══ GIVEN RECORDS

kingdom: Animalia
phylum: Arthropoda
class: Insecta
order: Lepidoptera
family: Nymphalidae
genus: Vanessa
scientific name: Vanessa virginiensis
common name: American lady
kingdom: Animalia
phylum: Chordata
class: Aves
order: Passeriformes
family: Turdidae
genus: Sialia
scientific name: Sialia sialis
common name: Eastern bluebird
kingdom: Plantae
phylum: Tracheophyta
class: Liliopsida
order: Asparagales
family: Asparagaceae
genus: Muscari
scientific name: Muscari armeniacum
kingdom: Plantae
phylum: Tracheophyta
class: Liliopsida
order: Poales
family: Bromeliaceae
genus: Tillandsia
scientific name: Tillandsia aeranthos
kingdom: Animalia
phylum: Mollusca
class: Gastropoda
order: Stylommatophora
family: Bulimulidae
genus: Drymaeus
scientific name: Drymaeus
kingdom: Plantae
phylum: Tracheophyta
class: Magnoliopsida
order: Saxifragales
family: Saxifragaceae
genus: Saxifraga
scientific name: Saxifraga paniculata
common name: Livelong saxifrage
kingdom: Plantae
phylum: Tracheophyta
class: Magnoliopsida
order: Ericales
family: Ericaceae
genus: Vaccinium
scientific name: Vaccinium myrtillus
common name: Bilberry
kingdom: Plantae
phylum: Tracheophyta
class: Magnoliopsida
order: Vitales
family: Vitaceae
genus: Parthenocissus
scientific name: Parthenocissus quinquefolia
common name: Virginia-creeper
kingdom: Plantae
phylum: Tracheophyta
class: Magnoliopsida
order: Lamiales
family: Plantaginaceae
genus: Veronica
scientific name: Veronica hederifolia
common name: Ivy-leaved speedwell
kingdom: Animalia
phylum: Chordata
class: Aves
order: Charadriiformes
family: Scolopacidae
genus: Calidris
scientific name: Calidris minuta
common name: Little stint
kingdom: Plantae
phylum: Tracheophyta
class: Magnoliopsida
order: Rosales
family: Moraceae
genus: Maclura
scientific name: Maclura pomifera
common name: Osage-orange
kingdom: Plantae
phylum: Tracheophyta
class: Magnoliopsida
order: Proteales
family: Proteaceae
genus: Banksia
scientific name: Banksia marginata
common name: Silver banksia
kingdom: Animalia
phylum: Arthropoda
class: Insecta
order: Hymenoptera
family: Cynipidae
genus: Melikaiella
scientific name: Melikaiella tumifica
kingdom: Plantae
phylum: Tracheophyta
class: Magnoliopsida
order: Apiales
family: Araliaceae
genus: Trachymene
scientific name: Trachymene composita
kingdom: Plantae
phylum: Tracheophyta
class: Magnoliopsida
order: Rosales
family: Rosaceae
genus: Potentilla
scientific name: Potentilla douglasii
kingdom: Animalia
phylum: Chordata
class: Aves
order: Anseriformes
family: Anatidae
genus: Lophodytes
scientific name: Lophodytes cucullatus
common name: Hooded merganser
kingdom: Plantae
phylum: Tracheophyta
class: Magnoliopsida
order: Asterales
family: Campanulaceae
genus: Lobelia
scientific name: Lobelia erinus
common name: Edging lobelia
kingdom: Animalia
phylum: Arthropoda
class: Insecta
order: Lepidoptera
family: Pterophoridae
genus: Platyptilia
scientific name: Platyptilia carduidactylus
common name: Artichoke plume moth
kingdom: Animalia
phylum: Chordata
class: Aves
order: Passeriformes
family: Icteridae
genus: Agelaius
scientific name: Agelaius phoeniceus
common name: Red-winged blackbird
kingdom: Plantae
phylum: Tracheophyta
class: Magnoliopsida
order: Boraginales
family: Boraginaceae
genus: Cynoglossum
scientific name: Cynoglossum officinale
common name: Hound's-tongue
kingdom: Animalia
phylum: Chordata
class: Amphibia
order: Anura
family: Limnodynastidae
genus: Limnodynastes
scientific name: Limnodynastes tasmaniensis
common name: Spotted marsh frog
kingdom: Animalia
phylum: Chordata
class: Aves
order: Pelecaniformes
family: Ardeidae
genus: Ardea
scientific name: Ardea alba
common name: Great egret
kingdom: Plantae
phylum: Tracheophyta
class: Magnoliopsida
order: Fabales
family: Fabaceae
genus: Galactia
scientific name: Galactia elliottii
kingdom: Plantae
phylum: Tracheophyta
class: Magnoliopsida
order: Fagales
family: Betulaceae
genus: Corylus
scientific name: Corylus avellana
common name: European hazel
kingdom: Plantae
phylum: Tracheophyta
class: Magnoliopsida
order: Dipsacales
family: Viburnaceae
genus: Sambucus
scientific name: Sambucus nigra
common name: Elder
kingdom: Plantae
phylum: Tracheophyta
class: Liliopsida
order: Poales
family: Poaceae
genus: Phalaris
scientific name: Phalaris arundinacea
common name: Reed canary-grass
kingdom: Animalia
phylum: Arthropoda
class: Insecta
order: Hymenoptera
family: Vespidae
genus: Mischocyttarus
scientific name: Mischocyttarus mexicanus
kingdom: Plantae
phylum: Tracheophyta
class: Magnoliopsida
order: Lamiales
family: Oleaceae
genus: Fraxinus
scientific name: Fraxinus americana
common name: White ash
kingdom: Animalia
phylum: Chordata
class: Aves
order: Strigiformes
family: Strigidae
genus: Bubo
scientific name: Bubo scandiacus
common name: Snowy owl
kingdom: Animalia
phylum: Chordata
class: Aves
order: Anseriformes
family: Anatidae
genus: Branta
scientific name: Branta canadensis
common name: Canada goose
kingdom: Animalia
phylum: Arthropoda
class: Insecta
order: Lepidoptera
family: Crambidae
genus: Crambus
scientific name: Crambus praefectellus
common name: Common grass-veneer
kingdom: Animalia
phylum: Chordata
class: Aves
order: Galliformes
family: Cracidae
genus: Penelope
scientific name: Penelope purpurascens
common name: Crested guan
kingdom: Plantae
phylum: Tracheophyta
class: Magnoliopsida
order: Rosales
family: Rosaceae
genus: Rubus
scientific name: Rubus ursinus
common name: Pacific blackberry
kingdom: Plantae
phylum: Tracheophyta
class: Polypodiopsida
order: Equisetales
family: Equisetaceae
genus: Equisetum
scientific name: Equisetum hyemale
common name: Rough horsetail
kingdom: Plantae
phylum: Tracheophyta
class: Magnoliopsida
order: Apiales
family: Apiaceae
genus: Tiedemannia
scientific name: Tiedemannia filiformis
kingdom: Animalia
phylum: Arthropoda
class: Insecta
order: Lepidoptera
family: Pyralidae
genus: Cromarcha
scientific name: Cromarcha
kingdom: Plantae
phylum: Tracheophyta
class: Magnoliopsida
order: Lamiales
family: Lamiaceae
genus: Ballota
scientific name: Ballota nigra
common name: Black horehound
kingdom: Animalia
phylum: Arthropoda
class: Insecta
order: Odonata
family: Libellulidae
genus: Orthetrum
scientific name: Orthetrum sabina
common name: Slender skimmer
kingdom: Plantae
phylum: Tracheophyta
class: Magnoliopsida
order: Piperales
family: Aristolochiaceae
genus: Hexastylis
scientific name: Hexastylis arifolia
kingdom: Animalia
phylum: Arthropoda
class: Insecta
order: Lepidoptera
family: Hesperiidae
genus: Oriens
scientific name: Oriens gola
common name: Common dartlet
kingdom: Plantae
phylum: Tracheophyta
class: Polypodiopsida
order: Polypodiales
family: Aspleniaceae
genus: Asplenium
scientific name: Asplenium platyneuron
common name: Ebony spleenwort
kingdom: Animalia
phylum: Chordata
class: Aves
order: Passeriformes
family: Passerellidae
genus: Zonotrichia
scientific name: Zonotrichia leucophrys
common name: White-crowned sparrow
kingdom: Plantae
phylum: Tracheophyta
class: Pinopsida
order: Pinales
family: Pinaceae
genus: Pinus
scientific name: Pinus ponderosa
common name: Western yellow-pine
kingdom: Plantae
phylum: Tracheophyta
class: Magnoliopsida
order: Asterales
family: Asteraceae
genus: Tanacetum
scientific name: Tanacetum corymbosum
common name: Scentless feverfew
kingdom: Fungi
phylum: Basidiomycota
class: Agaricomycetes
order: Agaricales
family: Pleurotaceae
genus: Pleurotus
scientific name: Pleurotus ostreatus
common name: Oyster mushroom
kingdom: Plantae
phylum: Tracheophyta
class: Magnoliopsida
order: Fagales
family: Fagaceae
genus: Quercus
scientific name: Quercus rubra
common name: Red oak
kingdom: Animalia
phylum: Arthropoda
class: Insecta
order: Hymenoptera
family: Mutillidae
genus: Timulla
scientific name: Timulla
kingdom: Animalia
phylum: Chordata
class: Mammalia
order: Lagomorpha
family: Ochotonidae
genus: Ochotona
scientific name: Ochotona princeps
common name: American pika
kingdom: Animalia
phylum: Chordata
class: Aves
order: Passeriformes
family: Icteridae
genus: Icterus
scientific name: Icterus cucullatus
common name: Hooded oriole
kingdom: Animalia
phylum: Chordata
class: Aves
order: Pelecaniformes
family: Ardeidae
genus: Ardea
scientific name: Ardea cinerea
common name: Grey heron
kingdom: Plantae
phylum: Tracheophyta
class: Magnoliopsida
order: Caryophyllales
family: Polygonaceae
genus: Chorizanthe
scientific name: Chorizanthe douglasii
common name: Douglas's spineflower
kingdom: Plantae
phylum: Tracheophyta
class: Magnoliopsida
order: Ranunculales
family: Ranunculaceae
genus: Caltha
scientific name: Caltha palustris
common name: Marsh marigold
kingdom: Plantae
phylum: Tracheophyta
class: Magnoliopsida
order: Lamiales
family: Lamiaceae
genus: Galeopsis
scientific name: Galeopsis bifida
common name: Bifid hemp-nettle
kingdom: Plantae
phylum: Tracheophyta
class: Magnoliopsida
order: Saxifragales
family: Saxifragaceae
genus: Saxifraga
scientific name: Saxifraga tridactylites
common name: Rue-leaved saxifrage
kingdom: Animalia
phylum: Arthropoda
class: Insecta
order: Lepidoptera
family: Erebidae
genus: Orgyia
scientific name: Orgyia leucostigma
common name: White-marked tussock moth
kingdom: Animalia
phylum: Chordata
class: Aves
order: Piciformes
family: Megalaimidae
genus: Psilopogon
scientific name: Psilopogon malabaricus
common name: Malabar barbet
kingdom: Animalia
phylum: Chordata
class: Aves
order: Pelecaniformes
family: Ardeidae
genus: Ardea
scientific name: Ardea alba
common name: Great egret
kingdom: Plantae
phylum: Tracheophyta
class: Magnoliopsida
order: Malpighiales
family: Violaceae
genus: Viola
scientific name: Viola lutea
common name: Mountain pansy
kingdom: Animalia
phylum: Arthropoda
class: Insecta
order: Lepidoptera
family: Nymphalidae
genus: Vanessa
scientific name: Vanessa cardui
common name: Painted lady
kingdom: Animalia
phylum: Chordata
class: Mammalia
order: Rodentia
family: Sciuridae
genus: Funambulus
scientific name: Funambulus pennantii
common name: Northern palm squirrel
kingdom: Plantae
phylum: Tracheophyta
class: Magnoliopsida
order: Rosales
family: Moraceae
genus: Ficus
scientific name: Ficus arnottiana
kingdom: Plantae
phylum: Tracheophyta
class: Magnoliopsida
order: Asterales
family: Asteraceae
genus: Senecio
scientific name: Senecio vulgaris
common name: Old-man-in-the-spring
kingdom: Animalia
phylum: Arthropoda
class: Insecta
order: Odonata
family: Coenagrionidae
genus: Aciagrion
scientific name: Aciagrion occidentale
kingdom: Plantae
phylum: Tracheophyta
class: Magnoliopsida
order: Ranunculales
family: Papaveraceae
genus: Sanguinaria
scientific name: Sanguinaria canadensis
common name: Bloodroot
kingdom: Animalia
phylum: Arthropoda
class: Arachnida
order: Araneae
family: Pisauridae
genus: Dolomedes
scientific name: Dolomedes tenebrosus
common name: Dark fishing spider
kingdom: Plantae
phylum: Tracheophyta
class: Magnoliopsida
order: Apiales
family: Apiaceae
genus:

════

## SET TASK
Reproduce word for word every line of the entries, starting with the line that contains "scientific name: Dolomedes tenebrosus" and continuing through the last line of the entries, with both of those lines included.

## ANSWER TO THE PROBLEM
scientific name: Dolomedes tenebrosus
common name: Dark fishing spider
kingdom: Plantae
phylum: Tracheophyta
class: Magnoliopsida
order: Apiales
family: Apiaceae
genus:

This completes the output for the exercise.